Título: SP tem primeira greve após decisão do Supremo
Autor: Carvalho, Luiza de
Fonte: Valor Econômico, 31/10/2007, Legislação, p. E1

A recente decisão do Supremo Tribunal Federal (STF) que determinou a aplicação da Lei de Greve do setor privado aos servidores públicos pode ter o seu primeiro teste com a greve dos defensores públicos de São Paulo, iniciada ontem. Apesar do entendimento do Supremo, o uso da Lei de Greve - Lei nº 7.783, de 1989 - tem gerado diversos questionamentos quanto à sua aplicabilidade ao funcionalismo público.

Desde a Constituição de 1988, que assegurou o direito de greve em seu artigo 37, é esperada uma lei específica para as greves do setor público. A decisão do Supremo teve a finalidade de suprir essa lacuna jurídica. O julgamento foi resultado da análise de três mandados de injunção ajuizados por sindicatos de servidores policiais, trabalhadores de educação e trabalhadores do Poder Judiciário, que buscavam assegurar o direito à greve. Ao definir que a Lei nº 7.783 será aplicada ao setor público "no que couber", o Supremo gerou inúmeras hipóteses em torno dos limites de aplicação da norma. O ministro Ricardo Lewandowski, um dos três votos vencidos no caso, afirmou em seu relatório que não vislumbrou semelhanças entre as greves na esfera pública e privada para que fosse autorizada a aplicação da lei por analogia.

Um dos pontos de conflito levantados pelo ministro está no artigo 8º da Lei de Greve, que estabelece a competência da Justiça do Trabalho para decidir sobre a procedência das reivindicações dos grevistas do setor privado. O mesmo pode não acontecer para o setor público.

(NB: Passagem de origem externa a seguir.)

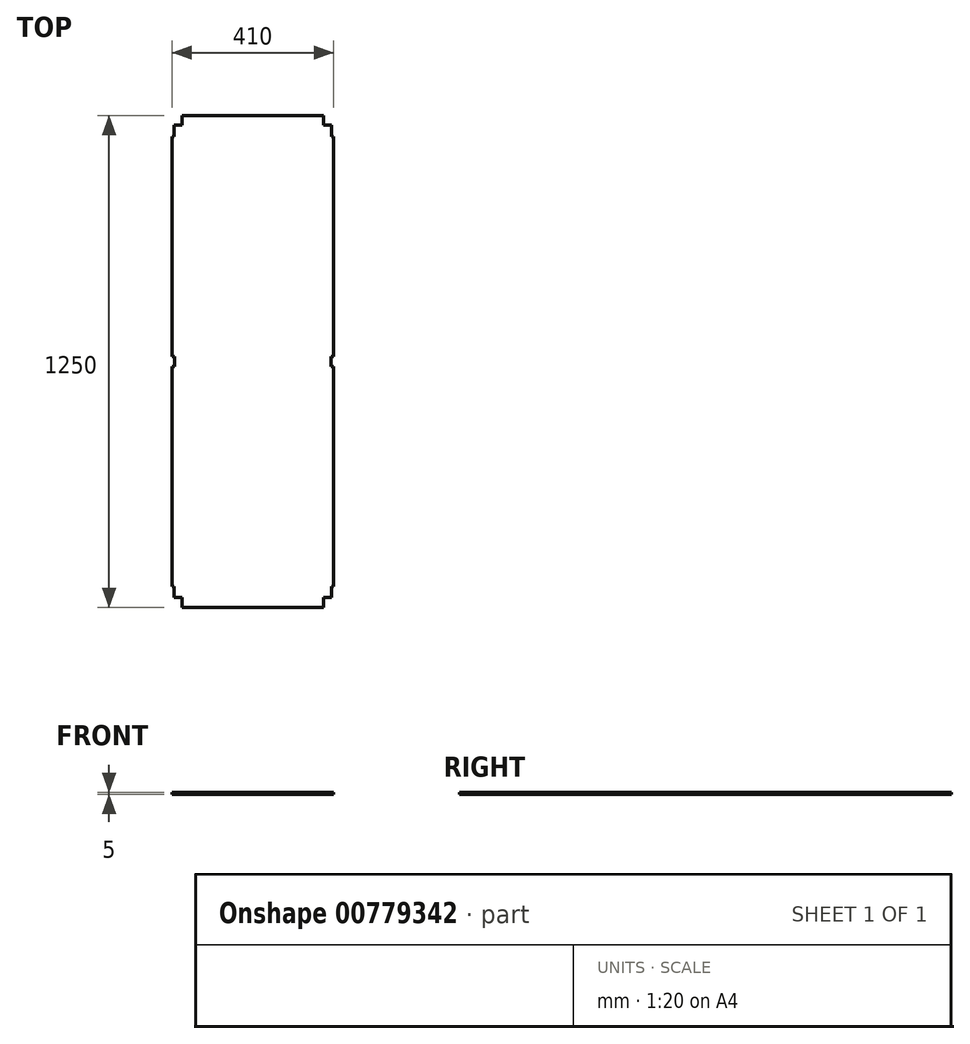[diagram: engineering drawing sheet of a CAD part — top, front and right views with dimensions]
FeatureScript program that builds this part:
annotation { "Feature Type Name" : "Feature", "Feature Type Description" : "" }
export const myFeature = defineFeature(function(context is Context, id is Id, definition is map)
    precondition{}
    {
        {
            var Q0;
            Q0=qCreatedBy(makeId("Top.planeOp"),FACE);
            var sketch = newSketch(context, id + "F0", { "sketchPlane" : qUnion([Q0])});
            skLineSegment(sketch, "E0.bottom", {"start": v(0, 0) * mm, "end": v(410, 0) * mm});
            skLineSegment(sketch, "E0.top", {"start": v(0, 1250) * mm, "end": v(410, 1250) * mm});
            skLineSegment(sketch, "E0.left", {"start": v(0, 0) * mm, "end": v(0, 1250) * mm});
            skLineSegment(sketch, "E0.right", {"start": v(410, 0) * mm, "end": v(410, 1250) * mm});
            skSolve(sketch);
        }
        {
            var Q0;
            Q0=qSketchRegion(id+"F0",true);
            extrude(context, id + "F1", {"entities" : qUnion([Q0]), "depth" : 5 * mm});
        }
        {
            var Q0;
            Q0=makeQuery(id+"F1.opExtrude","CAP_FACE",FACE,{"disambiguationData":[OSD([sQuery(id+"F0.wireOp",EDGE,"E0.bottom"),sQuery(id+"F0.wireOp",EDGE,"E0.top"),sQuery(id+"F0.wireOp",EDGE,"E0.left"),sQuery(id+"F0.wireOp",EDGE,"E0.right")])],"isStart":false});
            var sketch = newSketch(context, id + "F2", { "sketchPlane" : qUnion([Q0])});
            skLineSegment(sketch, "E1.bottom", {"start": v(0, 0) * mm, "end": v(25, 0) * mm});
            skLineSegment(sketch, "E1.top", {"start": v(0, 25) * mm, "end": v(25, 25) * mm});
            skLineSegment(sketch, "E1.left", {"start": v(0, 0) * mm, "end": v(0, 25) * mm});
            skLineSegment(sketch, "E1.right", {"start": v(25, 0) * mm, "end": v(25, 25) * mm});
            skSolve(sketch);
        }
        {
            var Q0;
            Q0=qSketchRegion(id+"F2",true);
            extrude(context, id + "F3", {"entities" : qUnion([Q0]), "operationType" : NewBodyOperationType.REMOVE, "oppositeDirection" : true, "depth" : 25 * mm});
        }
        {
            var Q0;
            Q0=makeQuery(id+"F1.opExtrude","CAP_FACE",FACE,{"disambiguationData":[OSD([sQuery(id+"F0.wireOp",EDGE,"E0.bottom"),sQuery(id+"F0.wireOp",EDGE,"E0.top"),sQuery(id+"F0.wireOp",EDGE,"E0.left"),sQuery(id+"F0.wireOp",EDGE,"E0.right")])],"isStart":false});
            var sketch = newSketch(context, id + "F4", { "sketchPlane" : qUnion([Q0])});
            skLineSegment(sketch, "E2.bottom", {"start": v(410, 0) * mm, "end": v(385, 0) * mm});
            skLineSegment(sketch, "E2.top", {"start": v(410, 25) * mm, "end": v(385, 25) * mm});
            skLineSegment(sketch, "E2.left", {"start": v(410, 0) * mm, "end": v(410, 25) * mm});
            skLineSegment(sketch, "E2.right", {"start": v(385, 0) * mm, "end": v(385, 25) * mm});
            skSolve(sketch);
        }
        {
            var Q0;
            Q0=qSketchRegion(id+"F4",true);
            extrude(context, id + "F5", {"entities" : qUnion([Q0]), "operationType" : NewBodyOperationType.REMOVE, "oppositeDirection" : true, "depth" : 25 * mm});
        }
        {
            var Q0;
            Q0=makeQuery(id+"F1.opExtrude","CAP_FACE",FACE,{"disambiguationData":[OSD([sQuery(id+"F0.wireOp",EDGE,"E0.bottom"),sQuery(id+"F0.wireOp",EDGE,"E0.top"),sQuery(id+"F0.wireOp",EDGE,"E0.left"),sQuery(id+"F0.wireOp",EDGE,"E0.right")])],"isStart":false});
            var sketch = newSketch(context, id + "F6", { "sketchPlane" : qUnion([Q0])});
            skLineSegment(sketch, "E3.bottom", {"start": v(410, 1250) * mm, "end": v(385, 1250) * mm});
            skLineSegment(sketch, "E3.top", {"start": v(410, 1225) * mm, "end": v(385, 1225) * mm});
            skLineSegment(sketch, "E3.left", {"start": v(410, 1250) * mm, "end": v(410, 1225) * mm});
            skLineSegment(sketch, "E3.right", {"start": v(385, 1250) * mm, "end": v(385, 1225) * mm});
            skSolve(sketch);
        }
        {
            var Q0;
            Q0=qSketchRegion(id+"F6",true);
            extrude(context, id + "F7", {"entities" : qUnion([Q0]), "operationType" : NewBodyOperationType.REMOVE, "oppositeDirection" : true, "depth" : 25 * mm});
        }
        {
            var Q0;
            Q0=makeQuery(id+"F1.opExtrude","CAP_FACE",FACE,{"disambiguationData":[OSD([sQuery(id+"F0.wireOp",EDGE,"E0.bottom"),sQuery(id+"F0.wireOp",EDGE,"E0.top"),sQuery(id+"F0.wireOp",EDGE,"E0.left"),sQuery(id+"F0.wireOp",EDGE,"E0.right")])],"isStart":false});
            var sketch = newSketch(context, id + "F8", { "sketchPlane" : qUnion([Q0])});
            skLineSegment(sketch, "E4.bottom", {"start": v(0, 1250) * mm, "end": v(25, 1250) * mm});
            skLineSegment(sketch, "E4.top", {"start": v(0, 1225) * mm, "end": v(25, 1225) * mm});
            skLineSegment(sketch, "E4.left", {"start": v(0, 1250) * mm, "end": v(0, 1225) * mm});
            skLineSegment(sketch, "E4.right", {"start": v(25, 1250) * mm, "end": v(25, 1225) * mm});
            skSolve(sketch);
        }
        {
            var Q0;
            Q0=makeQuery(id+"F8.imprint","IMPRINT",FACE,{"disambiguationData":[TD([[makeQuery(id+"F8.imprint","IMPRINT",EDGE,{"derivedFrom":sQuery(id+"F8.wireOp",EDGE,"E4.bottom")}),-1.0]])]});
            extrude(context, id + "F9", {"entities" : qUnion([Q0]), "operationType" : NewBodyOperationType.REMOVE, "oppositeDirection" : true, "depth" : 25 * mm});
        }
        {
            var Q0;
            Q0=makeQuery(id+"F1.opExtrude","CAP_FACE",FACE,{"disambiguationData":[OSD([sQuery(id+"F0.wireOp",EDGE,"E0.bottom"),sQuery(id+"F0.wireOp",EDGE,"E0.top"),sQuery(id+"F0.wireOp",EDGE,"E0.left"),sQuery(id+"F0.wireOp",EDGE,"E0.right")])],"isStart":false});
            var sketch = newSketch(context, id + "F10", { "sketchPlane" : qUnion([Q0])});
            skLineSegment(sketch, "E5.bottom", {"start": v(6, 638) * mm, "end": v(-6, 638) * mm});
            skLineSegment(sketch, "E5.top", {"start": v(6, 612) * mm, "end": v(-6, 612) * mm});
            skLineSegment(sketch, "E5.left", {"start": v(-6, 638) * mm, "end": v(-6, 612) * mm});
            skLineSegment(sketch, "E5.right", {"start": v(6, 638) * mm, "end": v(6, 612) * mm});
            skPoint(sketch, "E5.middle", {"position": v(0, 625) * mm});
            skSolve(sketch);
        }
        {
            var Q0;
            Q0=qSketchRegion(id+"F10",true);
            extrude(context, id + "F11", {"entities" : qUnion([Q0]), "operationType" : NewBodyOperationType.REMOVE, "oppositeDirection" : true, "depth" : 25 * mm});
        }
        {
            var Q0;
            Q0=makeQuery(id+"F1.opExtrude","CAP_FACE",FACE,{"disambiguationData":[OSD([sQuery(id+"F0.wireOp",EDGE,"E0.bottom"),sQuery(id+"F0.wireOp",EDGE,"E0.top"),sQuery(id+"F0.wireOp",EDGE,"E0.left"),sQuery(id+"F0.wireOp",EDGE,"E0.right")])],"isStart":false});
            var sketch = newSketch(context, id + "F12", { "sketchPlane" : qUnion([Q0])});
            skLineSegment(sketch, "E6.bottom", {"start": v(404, 638) * mm, "end": v(416, 638) * mm});
            skLineSegment(sketch, "E6.top", {"start": v(404, 612) * mm, "end": v(416, 612) * mm});
            skLineSegment(sketch, "E6.left", {"start": v(404, 638) * mm, "end": v(404, 612) * mm});
            skLineSegment(sketch, "E6.right", {"start": v(416, 638) * mm, "end": v(416, 612) * mm});
            skPoint(sketch, "E6.middle", {"position": v(410, 625) * mm});
            skSolve(sketch);
        }
        {
            var Q0;
            Q0=qSketchRegion(id+"F12",true);
            extrude(context, id + "F13", {"entities" : qUnion([Q0]), "operationType" : NewBodyOperationType.REMOVE, "oppositeDirection" : true, "depth" : 25 * mm});
        }
        {
            var Q0;
            Q0=makeQuery(id+"F1.opExtrude","CAP_FACE",FACE,{"disambiguationData":[OSD([sQuery(id+"F0.wireOp",EDGE,"E0.bottom"),sQuery(id+"F0.wireOp",EDGE,"E0.top"),sQuery(id+"F0.wireOp",EDGE,"E0.left"),sQuery(id+"F0.wireOp",EDGE,"E0.right")])],"isStart":false});
            var sketch = newSketch(context, id + "F14", { "sketchPlane" : qUnion([Q0])});
            skLineSegment(sketch, "E7.bottom", {"start": v(410, 25) * mm, "end": v(405, 25) * mm});
            skLineSegment(sketch, "E7.top", {"start": v(410, 53) * mm, "end": v(405, 53) * mm});
            skLineSegment(sketch, "E7.left", {"start": v(410, 25) * mm, "end": v(410, 53) * mm});
            skLineSegment(sketch, "E7.right", {"start": v(405, 25) * mm, "end": v(405, 53) * mm});
            skSolve(sketch);
        }
        {
            var Q0;
            Q0=qSketchRegion(id+"F14",true);
            extrude(context, id + "F15", {"entities" : qUnion([Q0]), "operationType" : NewBodyOperationType.REMOVE, "oppositeDirection" : true, "depth" : 25 * mm});
        }
        {
            var Q0;
            Q0=makeQuery(id+"F1.opExtrude","CAP_FACE",FACE,{"disambiguationData":[OSD([sQuery(id+"F0.wireOp",EDGE,"E0.bottom"),sQuery(id+"F0.wireOp",EDGE,"E0.top"),sQuery(id+"F0.wireOp",EDGE,"E0.left"),sQuery(id+"F0.wireOp",EDGE,"E0.right")])],"isStart":false});
            var sketch = newSketch(context, id + "F16", { "sketchPlane" : qUnion([Q0])});
            skLineSegment(sketch, "E8.bottom", {"start": v(410, 1225) * mm, "end": v(405, 1225) * mm});
            skLineSegment(sketch, "E8.top", {"start": v(410, 1197) * mm, "end": v(405, 1197) * mm});
            skLineSegment(sketch, "E8.left", {"start": v(410, 1225) * mm, "end": v(410, 1197) * mm});
            skLineSegment(sketch, "E8.right", {"start": v(405, 1225) * mm, "end": v(405, 1197) * mm});
            skSolve(sketch);
        }
        {
            var Q0;
            Q0=qSketchRegion(id+"F16",true);
            extrude(context, id + "F17", {"entities" : qUnion([Q0]), "operationType" : NewBodyOperationType.REMOVE, "oppositeDirection" : true, "depth" : 25 * mm});
        }
        {
            var Q0;
            Q0=makeQuery(id+"F1.opExtrude","CAP_FACE",FACE,{"disambiguationData":[OSD([sQuery(id+"F0.wireOp",EDGE,"E0.bottom"),sQuery(id+"F0.wireOp",EDGE,"E0.top"),sQuery(id+"F0.wireOp",EDGE,"E0.left"),sQuery(id+"F0.wireOp",EDGE,"E0.right")])],"isStart":false});
            var sketch = newSketch(context, id + "F18", { "sketchPlane" : qUnion([Q0])});
            skLineSegment(sketch, "E9.bottom", {"start": v(0, 1225) * mm, "end": v(5, 1225) * mm});
            skLineSegment(sketch, "E9.top", {"start": v(0, 1197) * mm, "end": v(5, 1197) * mm});
            skLineSegment(sketch, "E9.left", {"start": v(0, 1225) * mm, "end": v(0, 1197) * mm});
            skLineSegment(sketch, "E9.right", {"start": v(5, 1225) * mm, "end": v(5, 1197) * mm});
            skSolve(sketch);
        }
        {
            var Q0;
            Q0=qSketchRegion(id+"F18",true);
            extrude(context, id + "F19", {"entities" : qUnion([Q0]), "operationType" : NewBodyOperationType.REMOVE, "oppositeDirection" : true, "depth" : 25 * mm});
        }
        {
            var Q0;
            Q0=makeQuery(id+"F1.opExtrude","CAP_FACE",FACE,{"disambiguationData":[OSD([sQuery(id+"F0.wireOp",EDGE,"E0.bottom"),sQuery(id+"F0.wireOp",EDGE,"E0.top"),sQuery(id+"F0.wireOp",EDGE,"E0.left"),sQuery(id+"F0.wireOp",EDGE,"E0.right")])],"isStart":false});
            var sketch = newSketch(context, id + "F20", { "sketchPlane" : qUnion([Q0])});
            skLineSegment(sketch, "E10.bottom", {"start": v(0, 25) * mm, "end": v(5, 25) * mm});
            skLineSegment(sketch, "E10.top", {"start": v(0, 53) * mm, "end": v(5, 53) * mm});
            skLineSegment(sketch, "E10.left", {"start": v(0, 25) * mm, "end": v(0, 53) * mm});
            skLineSegment(sketch, "E10.right", {"start": v(5, 25) * mm, "end": v(5, 53) * mm});
            skSolve(sketch);
        }
        {
            var Q0;
            Q0=qSketchRegion(id+"F20",true);
            extrude(context, id + "F21", {"entities" : qUnion([Q0]), "operationType" : NewBodyOperationType.REMOVE, "oppositeDirection" : true, "depth" : 25 * mm});
        }
    });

Com a Emenda Constitucional nº 45, de 2004, que estabeleceu a reforma do Judiciário, o artigo 114 da Constituição passou a determinar que não cabe à Justiça trabalhista o julgamento de dissídios do serviço público, delegando à questão à Justiça Federal e estadual. "Acredito que a competência continuará sendo da Justiça comum", diz o juiz Roberto Siegmann, diretor da Associação dos Magistrados Brasileiros (AMB).

No setor privado, conforme a lei, a negociação das reivindicações de greve devem ser feitas à entidade patronal. Como no setor público o "patrão" seriam os órgãos governamentais, a aplicação desta determinação ficará, em boa parte, inviabilizada. "Na administração pública não há espaço para a negociação, depende de mudanças de orçamentos feitas pelo legislativo", afirma Siegmann. Já para Paulo Arena, secretário-geral da Associação dos Juízes Federais do Brasil (Ajufe), é possível que os sindicatos façam propostas de negociação aos ministérios competentes.

De acordo com a legislação, os trabalhadores em greve nos serviços considerados essenciais - como assistência médica, abastecimento de água e energia elétrica - ficam obrigados a manter pelo menos 30% das atividades. Mas, ao ser aplicada no setor público, a lei pode omitir outros serviços de relevância. "A lei não atende as necessidades da população, como a solução dos transtornos das greves na educação", afirma a advogada Sayonara Grillo, do escritório Machado Silva.

Entre magistrados e órgãos públicos, a expectativa é de que a decisão do Supremo reabra o debate sobre o assunto e apresse a aprovação do Projeto de Lei nº 4.497, de 2001. A proposta, de autoria da deputada Rita Camata (PMDB-ES), regulamenta a greve dos servidores públicos, considerando como greve os casos em que mais da metade dos servidores estejam paralisados.

De acordo com Davi Depiné, presidente da Associação de Defensores Públicos do Estado de São Paulo (Apadep), a instituição preocupou-se em cumprir as condições da Lei de Greve na paralisação que começou hoje. "Avisamos o poder público com antecedência e colocamos equipes de defensores de plantão para atender aos casos urgentes", afirma. A principal reivindicação da categoria é a ampliação do orçamento para que os quadros de apoio, como assistentes sociais e cargos administrativos, não sejam cortados.